A report describes the circumstances of a patient with a cauda equina syndrome due to the development of a lumbar subdural CSF collection with ventral displacement of the cauda equina shortly following posterior fossa decompression for Chiari malformation Type I (CM-I). This unusual, but clinically significant, complication was successfully treated with percutaneous drainage of the extraarachnoid CSF collection. Although there are a few cases of intracranial subdural hygroma developing after surgery for CM-I, often attributed to a pinhole opening in the arachnoid, as far as the authors can determine, a spinal subdural hygroma associated with surgery for CM-I has not been recognized 3).
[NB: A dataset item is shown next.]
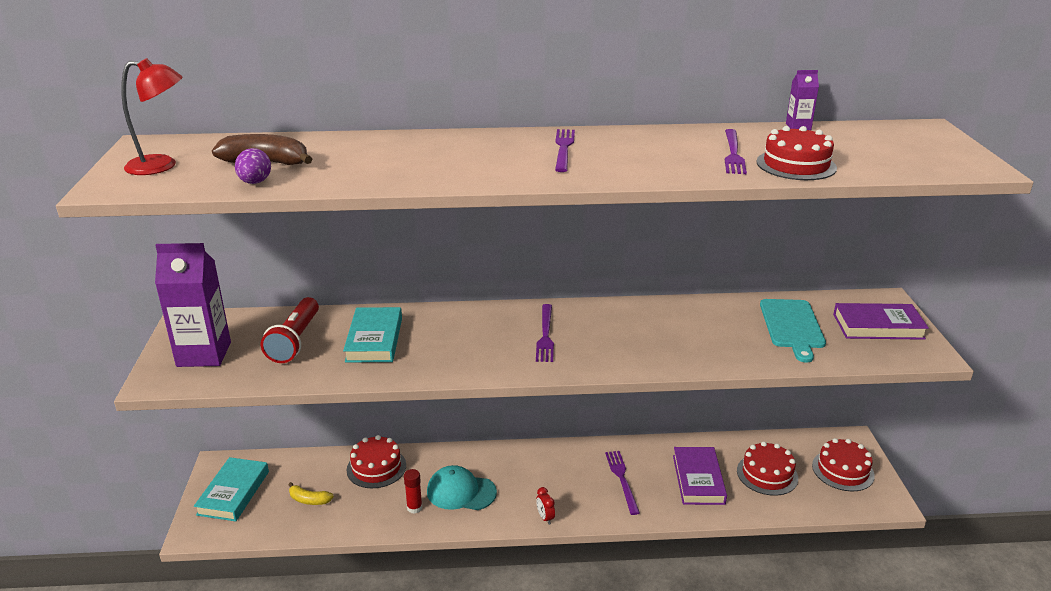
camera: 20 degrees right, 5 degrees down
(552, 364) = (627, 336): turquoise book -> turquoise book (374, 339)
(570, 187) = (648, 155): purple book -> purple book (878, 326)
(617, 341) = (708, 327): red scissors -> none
A 32-year-old woman with remotely repaired spinal defect who experienced subarachnoid hemorrhage and underwent anterior communicating artery aneurysm clipping. Post-operatively, she developed urinary and fecal incontinence as the sole presenting symptom of communicating post-hemorrhagic hydrocephalus. New neurological deficits in this population can also be attributed to recurrent cord tethering or syrinx, both of which were demonstrated on her lumbar spine MRI, but her incontinence resolved with external ventricular drain placement and cerebrospinal fluid diversion. There are few case reports of patients with closed neural tube defects and hydrocephalus and none in the adult population to our knowledge. Neurological change in patients with any history of spinal dysraphism may reflect altered cerebrospinal fluid dynamics affecting either end of the neuraxis 4).